As this project grows, we hope to build it into a full web-scraping suite that easily supports concurrency and multi-processing, ROBOTS.txt support, webdriver browser automation, dynamic mouse-moves, and other goodies that will keep the data-collection enthusiast collecting data more and fighting 403 and 404 codes less!
If you like it, please give us a star on GitHub! I welcome bug reports, feature requests, and any comments or concerns you have so that I can make this library the best it can be! And, as always, I LOVE to collaborate so feel free to open a PR if you have improvements or ideas!
Top comments (4)
Does this package work with Selenium firefox proxy authentication?
The framework returns proxy ip:port combinations as a list of strings. Yes, it can be used with selenium Firefox as the IP and User-Agents overrides/arguments accept a string argument.
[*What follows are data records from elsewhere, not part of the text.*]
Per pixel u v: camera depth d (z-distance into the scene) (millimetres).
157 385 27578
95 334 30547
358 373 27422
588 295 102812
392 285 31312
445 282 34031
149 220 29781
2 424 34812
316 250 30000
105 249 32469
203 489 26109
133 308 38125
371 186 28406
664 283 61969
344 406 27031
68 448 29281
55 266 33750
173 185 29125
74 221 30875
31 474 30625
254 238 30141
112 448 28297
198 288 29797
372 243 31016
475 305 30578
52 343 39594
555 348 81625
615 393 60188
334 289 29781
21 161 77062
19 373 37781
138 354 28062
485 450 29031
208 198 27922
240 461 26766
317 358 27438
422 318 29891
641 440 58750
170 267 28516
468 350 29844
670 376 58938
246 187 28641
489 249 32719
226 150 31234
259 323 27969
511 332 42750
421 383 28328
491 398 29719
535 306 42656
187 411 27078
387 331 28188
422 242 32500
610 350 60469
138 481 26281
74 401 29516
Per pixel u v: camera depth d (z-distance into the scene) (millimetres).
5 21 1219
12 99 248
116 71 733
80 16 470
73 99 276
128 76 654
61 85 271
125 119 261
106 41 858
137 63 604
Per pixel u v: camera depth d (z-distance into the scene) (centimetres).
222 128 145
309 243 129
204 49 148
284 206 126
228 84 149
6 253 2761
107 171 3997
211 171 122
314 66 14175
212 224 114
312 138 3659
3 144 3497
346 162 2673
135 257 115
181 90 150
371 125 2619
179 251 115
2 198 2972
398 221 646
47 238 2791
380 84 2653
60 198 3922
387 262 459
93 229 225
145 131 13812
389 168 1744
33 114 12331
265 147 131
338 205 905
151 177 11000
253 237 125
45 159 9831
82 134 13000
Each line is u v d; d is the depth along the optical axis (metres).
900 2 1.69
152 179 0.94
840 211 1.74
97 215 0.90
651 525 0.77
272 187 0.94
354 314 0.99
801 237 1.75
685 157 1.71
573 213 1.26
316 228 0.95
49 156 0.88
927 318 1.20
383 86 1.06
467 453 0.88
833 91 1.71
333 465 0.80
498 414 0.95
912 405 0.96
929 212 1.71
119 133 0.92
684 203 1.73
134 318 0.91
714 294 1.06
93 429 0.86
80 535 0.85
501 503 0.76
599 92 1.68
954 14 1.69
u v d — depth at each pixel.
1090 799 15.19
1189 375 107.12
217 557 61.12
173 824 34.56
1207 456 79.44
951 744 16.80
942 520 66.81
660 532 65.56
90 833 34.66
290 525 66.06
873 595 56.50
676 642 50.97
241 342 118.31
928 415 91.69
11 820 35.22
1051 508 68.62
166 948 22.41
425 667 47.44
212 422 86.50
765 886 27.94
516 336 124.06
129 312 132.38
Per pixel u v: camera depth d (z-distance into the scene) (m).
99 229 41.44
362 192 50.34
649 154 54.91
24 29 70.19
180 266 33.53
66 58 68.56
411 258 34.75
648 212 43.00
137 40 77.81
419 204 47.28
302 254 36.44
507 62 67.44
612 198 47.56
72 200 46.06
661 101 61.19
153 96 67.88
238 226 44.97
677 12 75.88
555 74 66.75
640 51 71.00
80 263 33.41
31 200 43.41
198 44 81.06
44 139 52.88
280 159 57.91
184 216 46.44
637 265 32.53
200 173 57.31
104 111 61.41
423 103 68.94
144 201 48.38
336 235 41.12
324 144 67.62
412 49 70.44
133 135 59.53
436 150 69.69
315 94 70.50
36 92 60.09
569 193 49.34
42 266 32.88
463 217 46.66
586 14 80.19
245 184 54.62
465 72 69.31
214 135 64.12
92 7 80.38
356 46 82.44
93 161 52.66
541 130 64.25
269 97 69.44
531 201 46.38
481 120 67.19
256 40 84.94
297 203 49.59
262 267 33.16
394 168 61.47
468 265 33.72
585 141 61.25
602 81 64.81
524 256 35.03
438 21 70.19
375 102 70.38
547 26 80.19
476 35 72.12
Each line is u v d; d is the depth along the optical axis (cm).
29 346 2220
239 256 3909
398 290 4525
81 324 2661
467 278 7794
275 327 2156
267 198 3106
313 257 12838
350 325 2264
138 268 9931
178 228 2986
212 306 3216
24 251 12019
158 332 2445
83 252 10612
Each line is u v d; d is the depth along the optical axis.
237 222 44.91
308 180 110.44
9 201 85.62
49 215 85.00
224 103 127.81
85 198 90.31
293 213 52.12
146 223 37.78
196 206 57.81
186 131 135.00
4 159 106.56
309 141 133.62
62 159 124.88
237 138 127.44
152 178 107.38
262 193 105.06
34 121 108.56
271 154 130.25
Basically, treat the Snake() object as a curated list of IP and UA choices that can be used anywhere a string object is accepted as an IP and/or UA argument.
Were you running into a particular issue using Slither in your selenium Firefox project?
Beautiful, haven't used it as yet, but looking forward. I stumbled upon your Youtube video on Reddit.
Great content keep it up.
Thanks so much! I've got a few videos up and always love to hear when people enjoy my content!